Yi In-jung asked, "Why is he the first target?"
Yun Gyeong-bok answered without words, extending a single sheet of paper. On it, one short line was written.
'We will rebuild the empire through the circulation of Jiangnan.'
Yun Gyeong-bok explained.
"Toqto's own hand. If the southern granaries are blocked, the empire's breath grows shallow. If rice does not rise to Dadu, the markets in Dadu empty. If the flow of salt is cut, the army stops. Zhang Shicheng has seized the Grand Canal. The waterways linking north and south are clogged. Jiangnan's goods cannot rise to Dadu."
He pointed at the map—near Yangzhou.
"Zhang Shicheng holds both arteries now."
Yi In-jung's gaze cooled.
"Then the justification."
Yun Gyeong-bok gave a short laugh.
"The same words, always used. 'For the peace of the empire.'"
Yi In-jung rose slowly. The lamp lit half his face.
"Peace is always built on someone's blood. That is the empire's way."
Yun Gyeong-bok pulled back the tent flap. In the night sky, a reddish moon hung.
"Zhang Shicheng is the opponent we must face. But it is also true that the man's feet touch the people's will."
Yi In-jung answered, "It is war. Right and wrong are another matter."
Yun Gyeong-bok nodded.
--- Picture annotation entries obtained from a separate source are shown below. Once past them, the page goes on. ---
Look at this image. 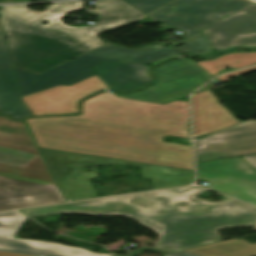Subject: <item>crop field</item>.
I'll use <instances>...</instances> for the list:
<instances>
[{
    "mask_svg": "<svg viewBox=\"0 0 256 256\" xmlns=\"http://www.w3.org/2000/svg\"><path fill=\"white\" fill-rule=\"evenodd\" d=\"M247 4L237 0H177L152 16L185 31L189 37Z\"/></svg>",
    "mask_w": 256,
    "mask_h": 256,
    "instance_id": "d8731c3e",
    "label": "crop field"
},
{
    "mask_svg": "<svg viewBox=\"0 0 256 256\" xmlns=\"http://www.w3.org/2000/svg\"><path fill=\"white\" fill-rule=\"evenodd\" d=\"M13 0H0V3H7V2H11Z\"/></svg>",
    "mask_w": 256,
    "mask_h": 256,
    "instance_id": "214f88e0",
    "label": "crop field"
},
{
    "mask_svg": "<svg viewBox=\"0 0 256 256\" xmlns=\"http://www.w3.org/2000/svg\"><path fill=\"white\" fill-rule=\"evenodd\" d=\"M229 16L202 30L214 49L256 47V4L251 3Z\"/></svg>",
    "mask_w": 256,
    "mask_h": 256,
    "instance_id": "d1516ede",
    "label": "crop field"
},
{
    "mask_svg": "<svg viewBox=\"0 0 256 256\" xmlns=\"http://www.w3.org/2000/svg\"><path fill=\"white\" fill-rule=\"evenodd\" d=\"M198 179L207 188L256 206V171L240 157L198 164Z\"/></svg>",
    "mask_w": 256,
    "mask_h": 256,
    "instance_id": "5a996713",
    "label": "crop field"
},
{
    "mask_svg": "<svg viewBox=\"0 0 256 256\" xmlns=\"http://www.w3.org/2000/svg\"><path fill=\"white\" fill-rule=\"evenodd\" d=\"M242 158L246 160L253 168L256 169V155L244 156Z\"/></svg>",
    "mask_w": 256,
    "mask_h": 256,
    "instance_id": "4a817a6b",
    "label": "crop field"
},
{
    "mask_svg": "<svg viewBox=\"0 0 256 256\" xmlns=\"http://www.w3.org/2000/svg\"><path fill=\"white\" fill-rule=\"evenodd\" d=\"M19 1H29V0H15L13 2H19Z\"/></svg>",
    "mask_w": 256,
    "mask_h": 256,
    "instance_id": "dafd665d",
    "label": "crop field"
},
{
    "mask_svg": "<svg viewBox=\"0 0 256 256\" xmlns=\"http://www.w3.org/2000/svg\"><path fill=\"white\" fill-rule=\"evenodd\" d=\"M144 13H149L172 0H124Z\"/></svg>",
    "mask_w": 256,
    "mask_h": 256,
    "instance_id": "d9b57169",
    "label": "crop field"
},
{
    "mask_svg": "<svg viewBox=\"0 0 256 256\" xmlns=\"http://www.w3.org/2000/svg\"><path fill=\"white\" fill-rule=\"evenodd\" d=\"M157 83L126 98L165 104L187 97L199 85L212 78L193 61L182 58L164 62L154 68Z\"/></svg>",
    "mask_w": 256,
    "mask_h": 256,
    "instance_id": "e52e79f7",
    "label": "crop field"
},
{
    "mask_svg": "<svg viewBox=\"0 0 256 256\" xmlns=\"http://www.w3.org/2000/svg\"><path fill=\"white\" fill-rule=\"evenodd\" d=\"M244 1H250V2L256 3V0H244Z\"/></svg>",
    "mask_w": 256,
    "mask_h": 256,
    "instance_id": "92a150f3",
    "label": "crop field"
},
{
    "mask_svg": "<svg viewBox=\"0 0 256 256\" xmlns=\"http://www.w3.org/2000/svg\"><path fill=\"white\" fill-rule=\"evenodd\" d=\"M41 151L67 201L98 197L89 181V178H96V172L84 173L72 179V175L78 172L74 164L137 166L141 168L142 177L152 181L154 189L183 186L192 183L194 179V173L190 171L43 149Z\"/></svg>",
    "mask_w": 256,
    "mask_h": 256,
    "instance_id": "dd49c442",
    "label": "crop field"
},
{
    "mask_svg": "<svg viewBox=\"0 0 256 256\" xmlns=\"http://www.w3.org/2000/svg\"><path fill=\"white\" fill-rule=\"evenodd\" d=\"M254 230H256V226L254 227Z\"/></svg>",
    "mask_w": 256,
    "mask_h": 256,
    "instance_id": "00972430",
    "label": "crop field"
},
{
    "mask_svg": "<svg viewBox=\"0 0 256 256\" xmlns=\"http://www.w3.org/2000/svg\"><path fill=\"white\" fill-rule=\"evenodd\" d=\"M205 190L186 187L20 212L29 216L58 212L127 216L160 233L154 247L174 251L220 242L219 229L256 224L255 208L228 198L220 202L197 199Z\"/></svg>",
    "mask_w": 256,
    "mask_h": 256,
    "instance_id": "ac0d7876",
    "label": "crop field"
},
{
    "mask_svg": "<svg viewBox=\"0 0 256 256\" xmlns=\"http://www.w3.org/2000/svg\"><path fill=\"white\" fill-rule=\"evenodd\" d=\"M194 137L210 134L239 123L233 114L219 105L209 90L192 96Z\"/></svg>",
    "mask_w": 256,
    "mask_h": 256,
    "instance_id": "22f410ed",
    "label": "crop field"
},
{
    "mask_svg": "<svg viewBox=\"0 0 256 256\" xmlns=\"http://www.w3.org/2000/svg\"><path fill=\"white\" fill-rule=\"evenodd\" d=\"M0 66H10L9 55L4 41V34L0 24Z\"/></svg>",
    "mask_w": 256,
    "mask_h": 256,
    "instance_id": "733c2abd",
    "label": "crop field"
},
{
    "mask_svg": "<svg viewBox=\"0 0 256 256\" xmlns=\"http://www.w3.org/2000/svg\"><path fill=\"white\" fill-rule=\"evenodd\" d=\"M181 43L185 45L175 50L167 49L159 44L138 49H128L107 44L76 58L74 61L63 63L38 76L13 69L22 97L55 85H73L95 74L91 68L98 65L101 61L154 63L183 52L206 55L213 49L202 32L187 38Z\"/></svg>",
    "mask_w": 256,
    "mask_h": 256,
    "instance_id": "f4fd0767",
    "label": "crop field"
},
{
    "mask_svg": "<svg viewBox=\"0 0 256 256\" xmlns=\"http://www.w3.org/2000/svg\"><path fill=\"white\" fill-rule=\"evenodd\" d=\"M85 4L53 3L44 12L27 9V5L1 7L12 65L39 74L102 45L97 36L104 30L147 17L123 0H96V9H86V13L98 17L97 25L70 27L60 20L68 13L83 10ZM41 21L49 23L44 25Z\"/></svg>",
    "mask_w": 256,
    "mask_h": 256,
    "instance_id": "34b2d1b8",
    "label": "crop field"
},
{
    "mask_svg": "<svg viewBox=\"0 0 256 256\" xmlns=\"http://www.w3.org/2000/svg\"><path fill=\"white\" fill-rule=\"evenodd\" d=\"M64 202L24 121L0 116V211Z\"/></svg>",
    "mask_w": 256,
    "mask_h": 256,
    "instance_id": "412701ff",
    "label": "crop field"
},
{
    "mask_svg": "<svg viewBox=\"0 0 256 256\" xmlns=\"http://www.w3.org/2000/svg\"><path fill=\"white\" fill-rule=\"evenodd\" d=\"M197 161L256 152V122H246L195 142Z\"/></svg>",
    "mask_w": 256,
    "mask_h": 256,
    "instance_id": "28ad6ade",
    "label": "crop field"
},
{
    "mask_svg": "<svg viewBox=\"0 0 256 256\" xmlns=\"http://www.w3.org/2000/svg\"><path fill=\"white\" fill-rule=\"evenodd\" d=\"M0 111L13 118L31 116L20 98L12 67H0Z\"/></svg>",
    "mask_w": 256,
    "mask_h": 256,
    "instance_id": "5142ce71",
    "label": "crop field"
},
{
    "mask_svg": "<svg viewBox=\"0 0 256 256\" xmlns=\"http://www.w3.org/2000/svg\"><path fill=\"white\" fill-rule=\"evenodd\" d=\"M188 102L165 105L104 92L83 102V114L27 119L39 147L194 170L192 146L165 143L188 137Z\"/></svg>",
    "mask_w": 256,
    "mask_h": 256,
    "instance_id": "8a807250",
    "label": "crop field"
},
{
    "mask_svg": "<svg viewBox=\"0 0 256 256\" xmlns=\"http://www.w3.org/2000/svg\"><path fill=\"white\" fill-rule=\"evenodd\" d=\"M98 66V76L113 90H135L152 82L149 65L101 62Z\"/></svg>",
    "mask_w": 256,
    "mask_h": 256,
    "instance_id": "cbeb9de0",
    "label": "crop field"
},
{
    "mask_svg": "<svg viewBox=\"0 0 256 256\" xmlns=\"http://www.w3.org/2000/svg\"><path fill=\"white\" fill-rule=\"evenodd\" d=\"M163 256H197V255L179 251V252H175V253H171V254H167V255H163Z\"/></svg>",
    "mask_w": 256,
    "mask_h": 256,
    "instance_id": "bc2a9ffb",
    "label": "crop field"
},
{
    "mask_svg": "<svg viewBox=\"0 0 256 256\" xmlns=\"http://www.w3.org/2000/svg\"><path fill=\"white\" fill-rule=\"evenodd\" d=\"M26 219L16 211L0 213V256H110L52 242L12 238Z\"/></svg>",
    "mask_w": 256,
    "mask_h": 256,
    "instance_id": "3316defc",
    "label": "crop field"
}]
</instances>
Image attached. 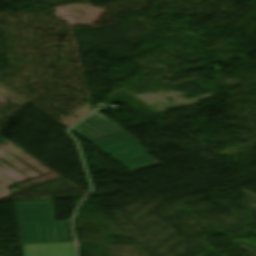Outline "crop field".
I'll list each match as a JSON object with an SVG mask.
<instances>
[{"mask_svg":"<svg viewBox=\"0 0 256 256\" xmlns=\"http://www.w3.org/2000/svg\"><path fill=\"white\" fill-rule=\"evenodd\" d=\"M123 130L97 112L71 129L132 172L160 164L146 154L149 151L141 142Z\"/></svg>","mask_w":256,"mask_h":256,"instance_id":"8a807250","label":"crop field"},{"mask_svg":"<svg viewBox=\"0 0 256 256\" xmlns=\"http://www.w3.org/2000/svg\"><path fill=\"white\" fill-rule=\"evenodd\" d=\"M14 203L22 244L69 241L65 222H55L52 199Z\"/></svg>","mask_w":256,"mask_h":256,"instance_id":"ac0d7876","label":"crop field"},{"mask_svg":"<svg viewBox=\"0 0 256 256\" xmlns=\"http://www.w3.org/2000/svg\"><path fill=\"white\" fill-rule=\"evenodd\" d=\"M25 256H74L73 243L23 246Z\"/></svg>","mask_w":256,"mask_h":256,"instance_id":"34b2d1b8","label":"crop field"}]
</instances>
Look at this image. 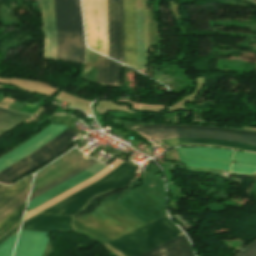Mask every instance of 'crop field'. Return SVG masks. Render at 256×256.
<instances>
[{"label":"crop field","instance_id":"obj_22","mask_svg":"<svg viewBox=\"0 0 256 256\" xmlns=\"http://www.w3.org/2000/svg\"><path fill=\"white\" fill-rule=\"evenodd\" d=\"M24 205L25 204L0 223V236L21 220Z\"/></svg>","mask_w":256,"mask_h":256},{"label":"crop field","instance_id":"obj_28","mask_svg":"<svg viewBox=\"0 0 256 256\" xmlns=\"http://www.w3.org/2000/svg\"><path fill=\"white\" fill-rule=\"evenodd\" d=\"M5 110H3V109H0V114L2 113V112H4Z\"/></svg>","mask_w":256,"mask_h":256},{"label":"crop field","instance_id":"obj_1","mask_svg":"<svg viewBox=\"0 0 256 256\" xmlns=\"http://www.w3.org/2000/svg\"><path fill=\"white\" fill-rule=\"evenodd\" d=\"M135 130L143 132L149 136L154 134L159 140L197 138L231 141L256 145V132L238 131L226 128L187 125H146L140 128H136ZM197 139H178L166 140L161 142L167 145H205L212 147L238 149L242 151L256 153V146L254 145Z\"/></svg>","mask_w":256,"mask_h":256},{"label":"crop field","instance_id":"obj_26","mask_svg":"<svg viewBox=\"0 0 256 256\" xmlns=\"http://www.w3.org/2000/svg\"><path fill=\"white\" fill-rule=\"evenodd\" d=\"M19 223L16 224L13 228H11L8 232H6L3 236L0 237V244L3 243L6 239H8L11 235L18 231Z\"/></svg>","mask_w":256,"mask_h":256},{"label":"crop field","instance_id":"obj_25","mask_svg":"<svg viewBox=\"0 0 256 256\" xmlns=\"http://www.w3.org/2000/svg\"><path fill=\"white\" fill-rule=\"evenodd\" d=\"M38 108H39L38 106H34V105L28 103V104H27L22 110H20L19 112L34 115V113L38 110Z\"/></svg>","mask_w":256,"mask_h":256},{"label":"crop field","instance_id":"obj_27","mask_svg":"<svg viewBox=\"0 0 256 256\" xmlns=\"http://www.w3.org/2000/svg\"><path fill=\"white\" fill-rule=\"evenodd\" d=\"M117 158H115V157H111L109 160H107L106 162H104V163H106V164H110V163H112L114 160H116Z\"/></svg>","mask_w":256,"mask_h":256},{"label":"crop field","instance_id":"obj_16","mask_svg":"<svg viewBox=\"0 0 256 256\" xmlns=\"http://www.w3.org/2000/svg\"><path fill=\"white\" fill-rule=\"evenodd\" d=\"M45 41H56L52 0H41Z\"/></svg>","mask_w":256,"mask_h":256},{"label":"crop field","instance_id":"obj_14","mask_svg":"<svg viewBox=\"0 0 256 256\" xmlns=\"http://www.w3.org/2000/svg\"><path fill=\"white\" fill-rule=\"evenodd\" d=\"M138 256H193L185 236L181 235L167 243Z\"/></svg>","mask_w":256,"mask_h":256},{"label":"crop field","instance_id":"obj_24","mask_svg":"<svg viewBox=\"0 0 256 256\" xmlns=\"http://www.w3.org/2000/svg\"><path fill=\"white\" fill-rule=\"evenodd\" d=\"M237 256H256V240L247 246L241 253Z\"/></svg>","mask_w":256,"mask_h":256},{"label":"crop field","instance_id":"obj_2","mask_svg":"<svg viewBox=\"0 0 256 256\" xmlns=\"http://www.w3.org/2000/svg\"><path fill=\"white\" fill-rule=\"evenodd\" d=\"M57 59L84 62L85 45L79 0H53Z\"/></svg>","mask_w":256,"mask_h":256},{"label":"crop field","instance_id":"obj_23","mask_svg":"<svg viewBox=\"0 0 256 256\" xmlns=\"http://www.w3.org/2000/svg\"><path fill=\"white\" fill-rule=\"evenodd\" d=\"M16 236H17V233H15L12 237H10L2 245H0V256L11 255Z\"/></svg>","mask_w":256,"mask_h":256},{"label":"crop field","instance_id":"obj_9","mask_svg":"<svg viewBox=\"0 0 256 256\" xmlns=\"http://www.w3.org/2000/svg\"><path fill=\"white\" fill-rule=\"evenodd\" d=\"M109 56L123 63L122 0H108Z\"/></svg>","mask_w":256,"mask_h":256},{"label":"crop field","instance_id":"obj_6","mask_svg":"<svg viewBox=\"0 0 256 256\" xmlns=\"http://www.w3.org/2000/svg\"><path fill=\"white\" fill-rule=\"evenodd\" d=\"M75 134H77V132L67 128L38 150L2 170L0 172V182L10 185L17 179L24 176L26 173L35 170L37 167L72 145L73 142H71L69 139Z\"/></svg>","mask_w":256,"mask_h":256},{"label":"crop field","instance_id":"obj_4","mask_svg":"<svg viewBox=\"0 0 256 256\" xmlns=\"http://www.w3.org/2000/svg\"><path fill=\"white\" fill-rule=\"evenodd\" d=\"M136 169L137 167L124 162L100 181L60 201L43 212L73 215L80 211L93 196L130 184Z\"/></svg>","mask_w":256,"mask_h":256},{"label":"crop field","instance_id":"obj_11","mask_svg":"<svg viewBox=\"0 0 256 256\" xmlns=\"http://www.w3.org/2000/svg\"><path fill=\"white\" fill-rule=\"evenodd\" d=\"M124 63L136 69L134 0H123Z\"/></svg>","mask_w":256,"mask_h":256},{"label":"crop field","instance_id":"obj_21","mask_svg":"<svg viewBox=\"0 0 256 256\" xmlns=\"http://www.w3.org/2000/svg\"><path fill=\"white\" fill-rule=\"evenodd\" d=\"M30 186L0 209V222L26 202Z\"/></svg>","mask_w":256,"mask_h":256},{"label":"crop field","instance_id":"obj_8","mask_svg":"<svg viewBox=\"0 0 256 256\" xmlns=\"http://www.w3.org/2000/svg\"><path fill=\"white\" fill-rule=\"evenodd\" d=\"M182 162L191 167H205L229 171L233 151L206 147L176 149Z\"/></svg>","mask_w":256,"mask_h":256},{"label":"crop field","instance_id":"obj_19","mask_svg":"<svg viewBox=\"0 0 256 256\" xmlns=\"http://www.w3.org/2000/svg\"><path fill=\"white\" fill-rule=\"evenodd\" d=\"M28 115H22L10 110L6 111L5 113L0 115V135L4 134L5 132L9 131L10 129L16 127L21 122L26 120Z\"/></svg>","mask_w":256,"mask_h":256},{"label":"crop field","instance_id":"obj_10","mask_svg":"<svg viewBox=\"0 0 256 256\" xmlns=\"http://www.w3.org/2000/svg\"><path fill=\"white\" fill-rule=\"evenodd\" d=\"M66 126H58L51 124L41 133L19 146L12 152L6 154L5 156L0 158V171L9 165L15 163L16 161L22 159L26 155L30 154L34 150L38 149L50 139L61 133Z\"/></svg>","mask_w":256,"mask_h":256},{"label":"crop field","instance_id":"obj_15","mask_svg":"<svg viewBox=\"0 0 256 256\" xmlns=\"http://www.w3.org/2000/svg\"><path fill=\"white\" fill-rule=\"evenodd\" d=\"M120 64L100 55L98 83L119 85Z\"/></svg>","mask_w":256,"mask_h":256},{"label":"crop field","instance_id":"obj_12","mask_svg":"<svg viewBox=\"0 0 256 256\" xmlns=\"http://www.w3.org/2000/svg\"><path fill=\"white\" fill-rule=\"evenodd\" d=\"M105 167L106 166L97 162L85 171H87L88 173H90L91 175L94 176L95 174L100 172ZM85 171L76 175L75 177L67 180L66 182L58 185L57 187L47 191L46 193L38 196L37 198L29 201L27 212L33 210L34 208L42 205L43 203L51 200L52 198L60 195L61 193L71 189L72 187H74V186L80 184L81 182H83V181L89 179L90 177H92L90 174H88Z\"/></svg>","mask_w":256,"mask_h":256},{"label":"crop field","instance_id":"obj_17","mask_svg":"<svg viewBox=\"0 0 256 256\" xmlns=\"http://www.w3.org/2000/svg\"><path fill=\"white\" fill-rule=\"evenodd\" d=\"M231 171L252 174L256 170V155L235 151Z\"/></svg>","mask_w":256,"mask_h":256},{"label":"crop field","instance_id":"obj_13","mask_svg":"<svg viewBox=\"0 0 256 256\" xmlns=\"http://www.w3.org/2000/svg\"><path fill=\"white\" fill-rule=\"evenodd\" d=\"M137 69L145 70L147 54L146 0H135Z\"/></svg>","mask_w":256,"mask_h":256},{"label":"crop field","instance_id":"obj_5","mask_svg":"<svg viewBox=\"0 0 256 256\" xmlns=\"http://www.w3.org/2000/svg\"><path fill=\"white\" fill-rule=\"evenodd\" d=\"M72 217L39 214L23 222L21 231H74ZM47 234L21 232L14 256H41L48 242Z\"/></svg>","mask_w":256,"mask_h":256},{"label":"crop field","instance_id":"obj_7","mask_svg":"<svg viewBox=\"0 0 256 256\" xmlns=\"http://www.w3.org/2000/svg\"><path fill=\"white\" fill-rule=\"evenodd\" d=\"M87 45L108 56L107 0H82Z\"/></svg>","mask_w":256,"mask_h":256},{"label":"crop field","instance_id":"obj_3","mask_svg":"<svg viewBox=\"0 0 256 256\" xmlns=\"http://www.w3.org/2000/svg\"><path fill=\"white\" fill-rule=\"evenodd\" d=\"M181 234L165 215L107 244L121 256H136Z\"/></svg>","mask_w":256,"mask_h":256},{"label":"crop field","instance_id":"obj_20","mask_svg":"<svg viewBox=\"0 0 256 256\" xmlns=\"http://www.w3.org/2000/svg\"><path fill=\"white\" fill-rule=\"evenodd\" d=\"M95 162H96V161H94V160H92V159L88 160L86 163H84V164H83L82 166H80L78 169H76V170H74V171H72V172L66 174L65 176H63V177H61V178L55 180L54 182H52V183H50V184H48V185L42 187L41 189H39V190H37V191L31 193L29 200H31V199L37 197L38 195H40V194L46 192L47 190H49V189L55 187L56 185H58V184H60V183H62V182H64V181H66L67 179H69V178L75 176L76 174H78V173L84 171L85 169H87L88 167H90V166H91L92 164H94Z\"/></svg>","mask_w":256,"mask_h":256},{"label":"crop field","instance_id":"obj_18","mask_svg":"<svg viewBox=\"0 0 256 256\" xmlns=\"http://www.w3.org/2000/svg\"><path fill=\"white\" fill-rule=\"evenodd\" d=\"M32 177L29 176L10 187L1 186L0 187V207L7 203L10 199L16 196L24 188L31 184Z\"/></svg>","mask_w":256,"mask_h":256}]
</instances>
He spread the map again and tapped a point in southern Jiangnan.
"That is why Goryeo troops are needed. If a person like you does not hold the center, this war loses direction. Zhang Shicheng's fortress—Gaocheng (高城). If it falls, Jiangnan's breath breaks, and the empire's vessel will move again."
Yi In-jung stared at the point for a long time, then murmured low.
"To cut that breath… is that something a human hand can bear?"
The title righteous man remained lodged in his mind.
A man branded with rebellion, standing in the place of the enemy—yet spoken of in the people's language as virtue. Whenever they fought alongside Yuan, such questions returned.
The battlefield always demanded judgment like this.